> [Exercise details]: Reproduce the whole listing, keeping each line as it is.

> [Source material]:
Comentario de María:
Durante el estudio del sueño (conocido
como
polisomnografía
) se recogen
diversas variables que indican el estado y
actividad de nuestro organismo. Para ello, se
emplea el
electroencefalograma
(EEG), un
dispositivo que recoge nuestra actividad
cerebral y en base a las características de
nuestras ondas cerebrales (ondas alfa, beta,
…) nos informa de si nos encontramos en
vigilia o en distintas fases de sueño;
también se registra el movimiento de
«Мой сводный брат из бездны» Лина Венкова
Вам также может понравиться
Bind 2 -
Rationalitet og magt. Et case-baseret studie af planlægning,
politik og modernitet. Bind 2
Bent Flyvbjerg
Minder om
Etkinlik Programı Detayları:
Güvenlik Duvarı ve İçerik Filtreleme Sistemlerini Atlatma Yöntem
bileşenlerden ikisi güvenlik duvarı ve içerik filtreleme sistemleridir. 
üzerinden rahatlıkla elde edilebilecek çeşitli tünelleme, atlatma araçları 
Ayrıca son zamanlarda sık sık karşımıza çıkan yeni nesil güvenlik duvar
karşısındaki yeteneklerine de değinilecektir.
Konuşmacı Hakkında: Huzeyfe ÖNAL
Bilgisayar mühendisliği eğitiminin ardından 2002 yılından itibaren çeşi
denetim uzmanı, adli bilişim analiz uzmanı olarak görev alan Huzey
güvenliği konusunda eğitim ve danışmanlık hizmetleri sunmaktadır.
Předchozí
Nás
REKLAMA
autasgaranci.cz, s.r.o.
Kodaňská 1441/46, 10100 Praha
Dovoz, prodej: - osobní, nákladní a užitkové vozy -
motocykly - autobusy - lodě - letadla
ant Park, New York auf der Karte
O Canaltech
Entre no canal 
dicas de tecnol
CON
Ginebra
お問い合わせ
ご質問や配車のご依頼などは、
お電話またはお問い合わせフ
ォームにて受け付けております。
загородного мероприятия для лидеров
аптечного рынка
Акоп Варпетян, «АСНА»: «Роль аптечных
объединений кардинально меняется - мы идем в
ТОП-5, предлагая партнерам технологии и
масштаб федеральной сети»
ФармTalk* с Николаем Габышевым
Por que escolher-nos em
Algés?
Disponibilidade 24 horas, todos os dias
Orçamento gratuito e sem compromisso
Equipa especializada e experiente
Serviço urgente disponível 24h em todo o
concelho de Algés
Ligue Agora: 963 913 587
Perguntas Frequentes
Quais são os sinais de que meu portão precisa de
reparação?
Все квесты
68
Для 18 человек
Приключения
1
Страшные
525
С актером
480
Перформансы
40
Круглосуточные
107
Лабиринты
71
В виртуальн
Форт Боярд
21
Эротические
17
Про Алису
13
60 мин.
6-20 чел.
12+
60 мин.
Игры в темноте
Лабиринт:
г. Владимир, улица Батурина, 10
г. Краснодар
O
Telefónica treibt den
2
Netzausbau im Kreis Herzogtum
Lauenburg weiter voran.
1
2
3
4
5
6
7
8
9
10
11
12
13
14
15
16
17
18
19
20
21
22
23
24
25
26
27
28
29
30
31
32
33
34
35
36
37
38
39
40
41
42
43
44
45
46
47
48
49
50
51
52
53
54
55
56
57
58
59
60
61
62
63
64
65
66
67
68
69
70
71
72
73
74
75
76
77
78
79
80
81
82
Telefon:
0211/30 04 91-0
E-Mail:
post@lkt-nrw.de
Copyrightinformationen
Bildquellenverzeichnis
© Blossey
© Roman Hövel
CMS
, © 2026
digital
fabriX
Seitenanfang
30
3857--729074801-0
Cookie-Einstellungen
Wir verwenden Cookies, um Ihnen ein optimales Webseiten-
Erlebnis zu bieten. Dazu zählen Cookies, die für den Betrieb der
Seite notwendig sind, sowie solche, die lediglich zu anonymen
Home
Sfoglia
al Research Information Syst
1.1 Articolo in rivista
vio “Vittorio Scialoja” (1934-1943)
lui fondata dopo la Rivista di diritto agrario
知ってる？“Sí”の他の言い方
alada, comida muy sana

> [Result below]:
Comentario de María:
Durante el estudio del sueño (conocido
como
polisomnografía
) se recogen
diversas variables que indican el estado y
actividad de nuestro organismo. Para ello, se
emplea el
electroencefalograma
(EEG), un
dispositivo que recoge nuestra actividad
cerebral y en base a las características de
nuestras ondas cerebrales (ondas alfa, beta,
…) nos informa de si nos encontramos en
vigilia o en distintas fases de sueño;
también se registra el movimiento de
«Мой сводный брат из бездны» Лина Венкова
Вам также может понравиться
Bind 2 -
Rationalitet og magt. Et case-baseret studie af planlægning,
politik og modernitet. Bind 2
Bent Flyvbjerg
Minder om
Etkinlik Programı Detayları:
Güvenlik Duvarı ve İçerik Filtreleme Sistemlerini Atlatma Yöntem
bileşenlerden ikisi güvenlik duvarı ve içerik filtreleme sistemleridir. 
üzerinden rahatlıkla elde edilebilecek çeşitli tünelleme, atlatma araçları 
Ayrıca son zamanlarda sık sık karşımıza çıkan yeni nesil güvenlik duvar
karşısındaki yeteneklerine de değinilecektir.
Konuşmacı Hakkında: Huzeyfe ÖNAL
Bilgisayar mühendisliği eğitiminin ardından 2002 yılından itibaren çeşi
denetim uzmanı, adli bilişim analiz uzmanı olarak görev alan Huzey
güvenliği konusunda eğitim ve danışmanlık hizmetleri sunmaktadır.
Předchozí
Nás
REKLAMA
autasgaranci.cz, s.r.o.
Kodaňská 1441/46, 10100 Praha
Dovoz, prodej: - osobní, nákladní a užitkové vozy -
motocykly - autobusy - lodě - letadla
ant Park, New York auf der Karte
O Canaltech
Entre no canal 
dicas de tecnol
CON
Ginebra
お問い合わせ
ご質問や配車のご依頼などは、
お電話またはお問い合わせフ
ォームにて受け付けております。
загородного мероприятия для лидеров
аптечного рынка
Акоп Варпетян, «АСНА»: «Роль аптечных
объединений кардинально меняется - мы идем в
ТОП-5, предлагая партнерам технологии и
масштаб федеральной сети»
ФармTalk* с Николаем Габышевым
Por que escolher-nos em
Algés?
Disponibilidade 24 horas, todos os dias
Orçamento gratuito e sem compromisso
Equipa especializada e experiente
Serviço urgente disponível 24h em todo o
concelho de Algés
Ligue Agora: 963 913 587
Perguntas Frequentes
Quais são os sinais de que meu portão precisa de
reparação?
Все квесты
68
Для 18 человек
Приключения
1
Страшные
525
С актером
480
Перформансы
40
Круглосуточные
107
Лабиринты
71
В виртуальн
Форт Боярд
21
Эротические
17
Про Алису
13
60 мин.
6-20 чел.
12+
60 мин.
Игры в темноте
Лабиринт:
г. Владимир, улица Батурина, 10
г. Краснодар
O
Telefónica treibt den
2
Netzausbau im Kreis Herzogtum
Lauenburg weiter voran.
1
2
3
4
5
6
7
8
9
10
11
12
13
14
15
16
17
18
19
20
21
22
23
24
25
26
27
28
29
30
31
32
33
34
35
36
37
38
39
40
41
42
43
44
45
46
47
48
49
50
51
52
53
54
55
56
57
58
59
60
61
62
63
64
65
66
67
68
69
70
71
72
73
74
75
76
77
78
79
80
81
82
Telefon:
0211/30 04 91-0
E-Mail:
post@lkt-nrw.de
Copyrightinformationen
Bildquellenverzeichnis
© Blossey
© Roman Hövel
CMS
, © 2026
digital
fabriX
Seitenanfang
30
3857--729074801-0
Cookie-Einstellungen
Wir verwenden Cookies, um Ihnen ein optimales Webseiten-
Erlebnis zu bieten. Dazu zählen Cookies, die für den Betrieb der
Seite notwendig sind, sowie solche, die lediglich zu anonymen
Home
Sfoglia
al Research Information Syst
1.1 Articolo in rivista
vio “Vittorio Scialoja” (1934-1943)
lui fondata dopo la Rivista di diritto agrario
知ってる？“Sí”の他の言い方
alada, comida muy sana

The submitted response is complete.